4. Are children particularly sensitive to cancer?

Cancer is indeed a major cause of death in children and the incidence of childhood cancers is increasing worldwide in both high- and low-income regions. Cancer types in children are different from those in adults; the most common cancer types being leukaemia, lymphoma, and tumours of the central nervous system.

Compared with adults, children are more vulnerable to environmental agents, because of their unique activity patterns, behaviour, and physiology, as well as the immaturity of their organs. In addition, many children – especially those living in low-income regions of the world – are involved in hazardous work, such as that involving contact with pesticides, and are exposed to emerging threats such as toxic components of electronic waste (e-waste).

5. What are the main basis for cancer prevention strategies?

Feasible, affordable, and cost-effective interventions that reduce exposure to the key causes and other risk factors for cancer, increased access to essential health-care services and vaccines are crucial for cancer disease control globally. In addition, individual behaviour change should lower personal risk of multiple noncommunicable diseases, including cancer.

### SOURCE DATA
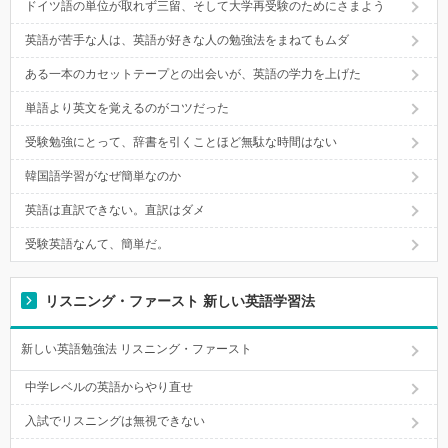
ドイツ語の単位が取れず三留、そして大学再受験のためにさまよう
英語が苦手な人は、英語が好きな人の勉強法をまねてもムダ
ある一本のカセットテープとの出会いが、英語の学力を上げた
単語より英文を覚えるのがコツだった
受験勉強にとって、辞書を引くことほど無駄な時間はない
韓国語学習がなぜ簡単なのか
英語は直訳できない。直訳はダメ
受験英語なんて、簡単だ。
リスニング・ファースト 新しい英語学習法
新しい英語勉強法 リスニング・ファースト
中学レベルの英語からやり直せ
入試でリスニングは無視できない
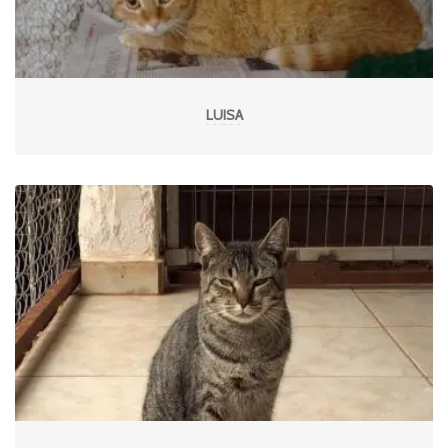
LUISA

### WORK TO COMPLETE
In the cancer text, which cancer types are named as the most common in children?

### ANSWER BOX
Leukemia, lymphoma, and tumors of the central nervous system.